Alerta en Catamarca: La silenciosa epidemia que avanza entre los más chicos y preocupa a los especialistas
¿Qué está pasando con la salud de los más jóvenes en Catamarca? Los especialistas lanzaron una advertencia seria sobre una tendencia creciente y revelaron cómo los niños les están enseñando a los adultos a comer mejor.
Los casos de obesidad, detectados en edades cada vez más tempranas, encendieron todas las alarmas en el sistema sanitario catamarqueño. La provincia no escapa a una tendencia nacional e internacional que los profesionales de la salud observan con gran preocupación, por las graves consecuencias que puede acarrear.
La licenciada en Nutrición Carmen Sosa, integrante de la Dirección de Enfermedades Crónicas del Ministerio de Salud provincial, confirmó este crecimiento sostenido. Explicó que la obesidad es una enfermedad crónica y multifactorial que puede derivar en patologías de alto impacto, como diabetes tipo 2 y enfermedades cardiovasculares.
¿Qué acciones se están tomando frente a esta problemática?
Frente a este escenario, el Ministerio de Salud de Catamarca desarrolla durante esta semana una serie de actividades orientadas a la promoción de hábitos saludables y a la prevención de la obesidad.
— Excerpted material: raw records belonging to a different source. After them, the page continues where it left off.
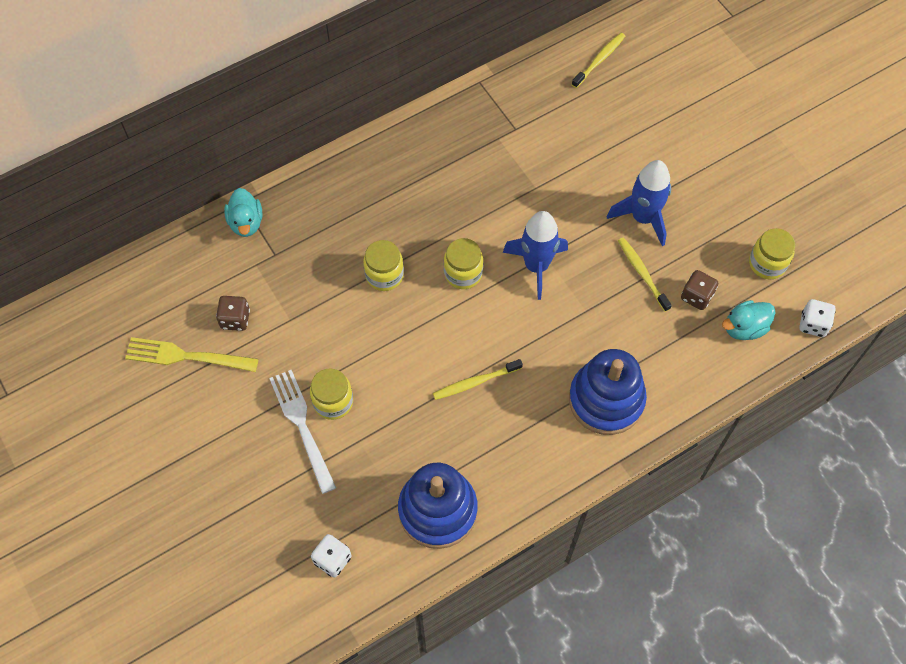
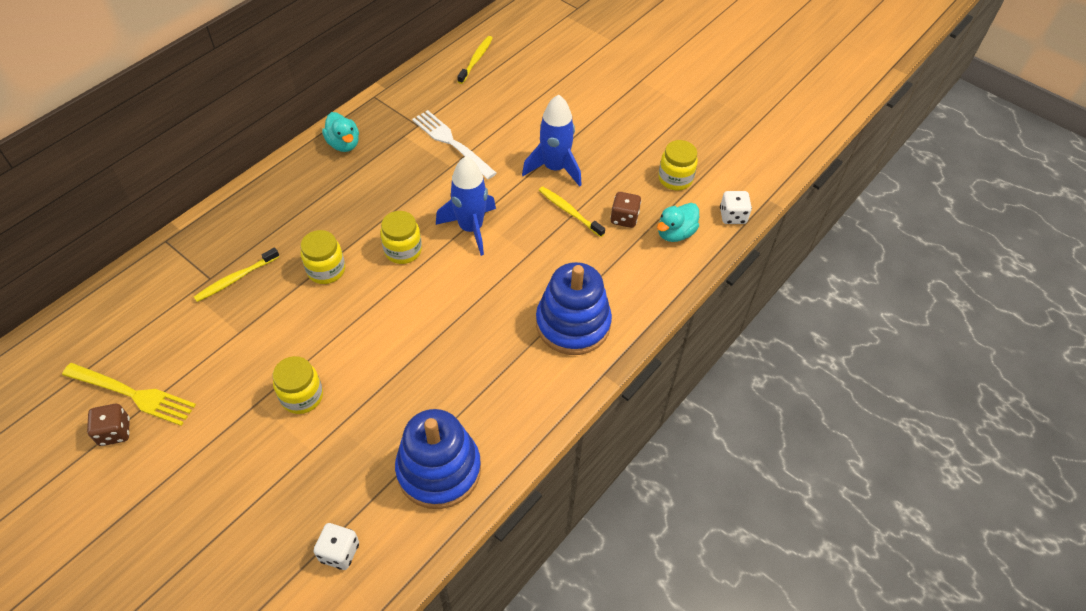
camera: 20 degrees left, 10 degrees down
yellow fork [125,337,259,372] -> yellow fork turned 150 degrees counterclockwise [62,363,196,426]
brown dice [216,296,250,331] -> brown dice moved to [87,404,130,446]
turquoise duck [224,188,263,237] -> turquoise duck moved to [322,112,359,152]
white fork [269,370,336,494] -> white fork moved to [412,110,497,179]
yellow toothbrush [433,359,523,400] -> yellow toothbrush moved to [194,247,280,302]

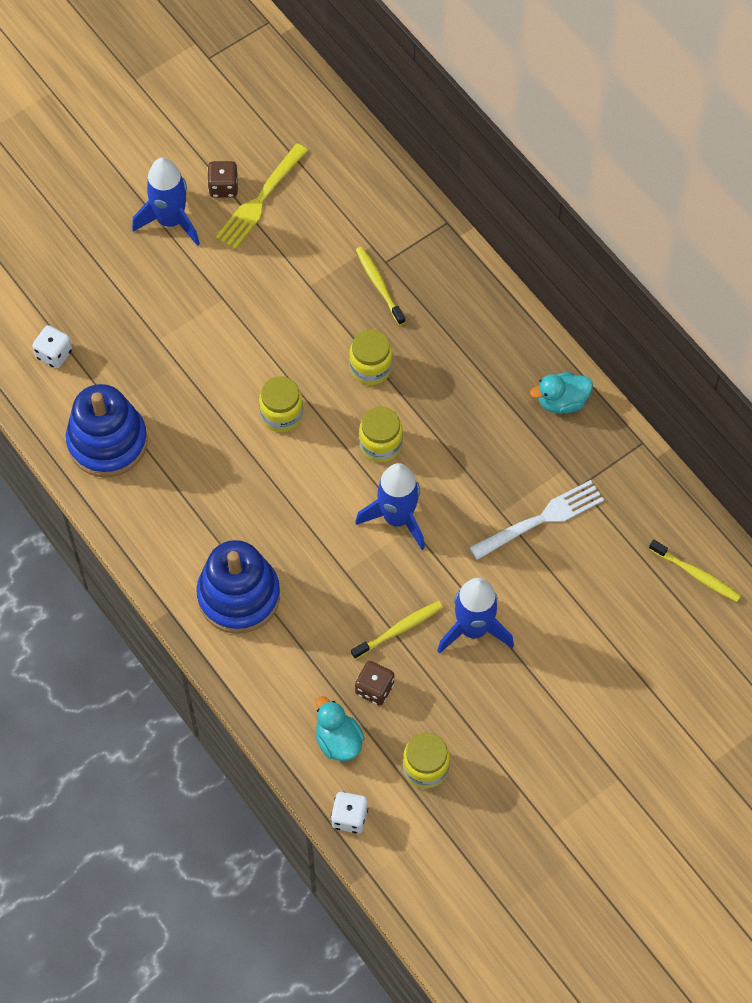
camera: 105 degrees right, 10 degrees up
yellow jar [272,356,323,414] -> yellow jar moved to [259,376,303,432]
none -> blue rocket [132,158,200,246]

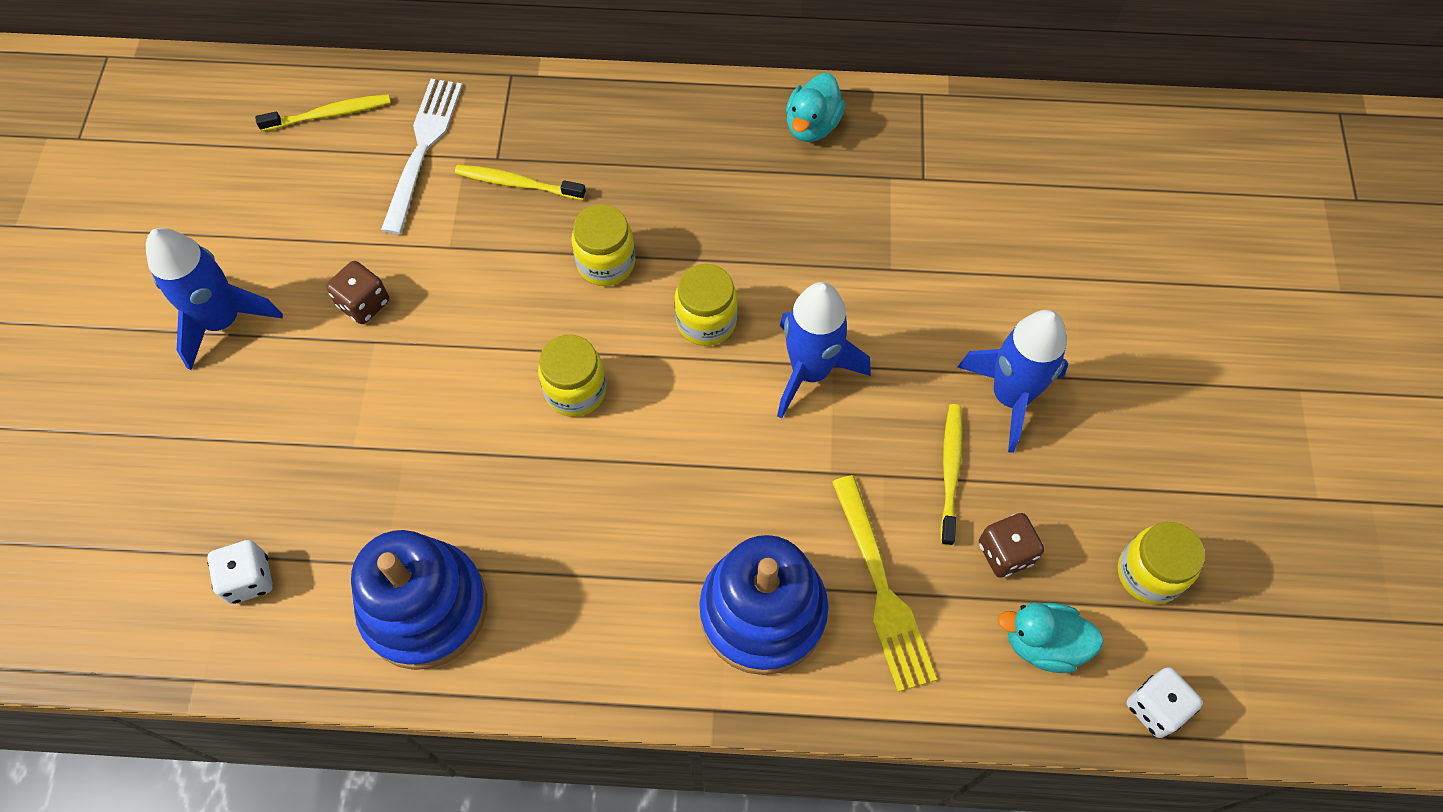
camera: 50 degrees left, 0 degrees up
brown dice [207,161,238,198] -> brown dice moved to [326,261,389,324]
yellow fork [215,143,308,249] -> yellow fork moved to [832,475,937,692]
white fork [469,480,604,560] -> white fork moved to [381,79,462,235]
yellow toothbrush [649,540,741,602] -> yellow toothbrush moved to [255,94,391,132]

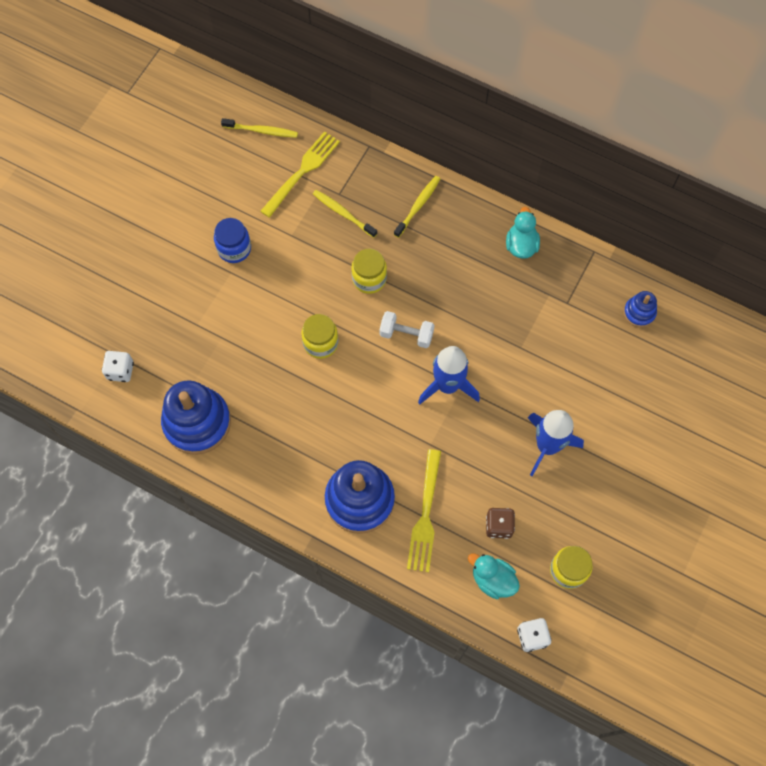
camera: 25 degrees right, 5 degrees up
blue rocket [146,228,283,370] -> none
brown dice [326,261,389,324] -> blue jar [214,218,251,263]
white fork [381,79,462,235] -> yellow fork [260,131,340,218]
yellow jar [675,264,738,346] -> white dumbbell [379,311,434,348]
turquoise duck [786,73,845,142] -> turquoise duck turned 135 degrees clockwise [506,207,540,259]
yellow toothbrush [940,404,962,546] -> yellow toothbrush moved to [394,176,440,238]
none -> blue stacking toy [624,291,657,327]

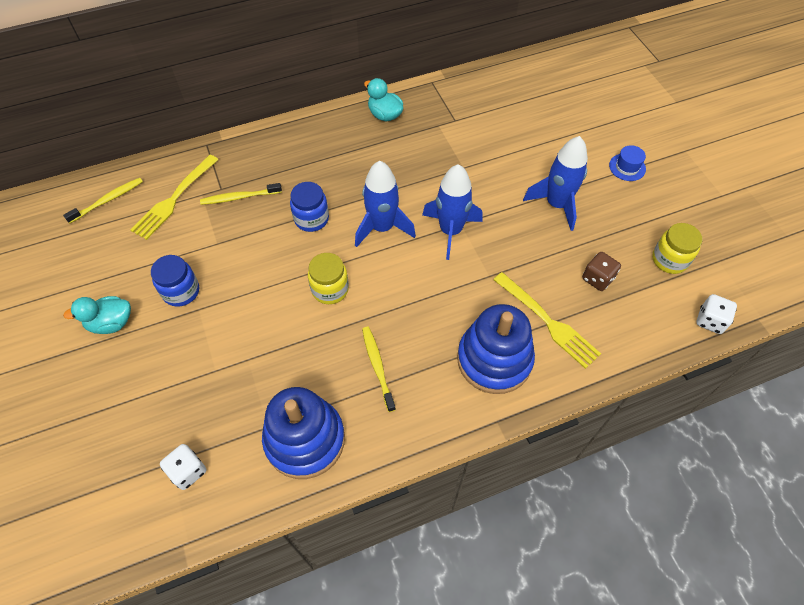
camera: 50 degrees left, 10 degrees down
yellow fork [260,131,340,218] -> yellow fork turned 135 degrees counterclockwise [130,155,219,240]
yellow jar [351,249,387,294] -> blue jar [290,182,329,232]
white dumbbell [379,311,434,348] -> blue rocket [355,161,416,247]
yellow toothbrush [394,176,440,238] -> yellow toothbrush moved to [362,327,396,412]
turquoise duck [468,554,520,599] -> turquoise duck moved to [63,296,131,334]
blue stacking toy [624,291,657,327] -> none
none -> blue hat [609,145,646,181]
Las acciones se realizan en distintos puntos de la capital provincial y están dirigidas especialmente a niños y familias.
Entre las iniciativas previstas se destaca una jornada que se llevará a cabo este viernes en la plaza de Villa Cubas, con la participación de establecimientos educativos y equipos interdisciplinarios de salud. También se desarrollarán actividades en el Parque Adán Quiroga.
El objetivo central de estas intervenciones comunitarias es trabajar de manera directa para fomentar una alimentación equilibrada, reducir el consumo de productos ultraprocesados y promover prácticas alimentarias más saludables desde la infancia.
Los octógonos negros: una herramienta que marcó un antes y un después
Carmen Sosa remarcó que una herramienta que contribuyó significativamente a mejorar la conciencia alimentaria en los últimos años fue la Ley de Promoción de la Alimentación Saludable, conocida por la incorporación de los octógonos negros en los envases.
“Los chicos aprendieron muy rápido a leer los sellos. Muchas veces son ellos quienes terminan enseñándonos a los adultos por qué conviene reducir el consumo de determinados productos”, señaló la nutricionista, destacando la rápida adaptación de los niños a identificar estas advertencias.
Los hábitos más difíciles de cambiar y las alternativas saludables
A pesar de estos avances, los especialistas reconocen que uno de los principales desafíos sigue siendo modificar hábitos profundamente arraigados en la cultura alimentaria local. Entre ellos mencionan la presencia cotidiana de bebidas gaseosas en las comidas o la idea extendida de que un plato no está completo si no incluye carne.
En ese sentido, Sosa detalló que se trabaja intensamente en promover alternativas. Sugirió el consumo de agua o de bebidas saborizadas de manera natural, y recordó que la carne puede ser reemplazada en la dieta diaria por alimentos como legumbres o huevos. La incorporación regular de frutas y verduras variadas también forma parte de las recomendaciones esenciales.
“La prevención es clave. Cada pequeño cambio cuenta. Si logramos que un niño deje de llevar gaseosa al colegio y la reemplace por agua, ya estamos dando un paso importante”, sostuvo la profesional.
Aunque admitió que los cambios culturales son graduales, destacó que en los últimos años se percibe una mayor conciencia social, impulsada por el trabajo educativo en las escuelas y el acompañamiento de los medios. Desde el Ministerio de Salud remarcaron que fortalecer estas estrategias de promoción es esencial para frenar el avance de una enfermedad que puede comprometer seriamente la salud de la población a largo plazo.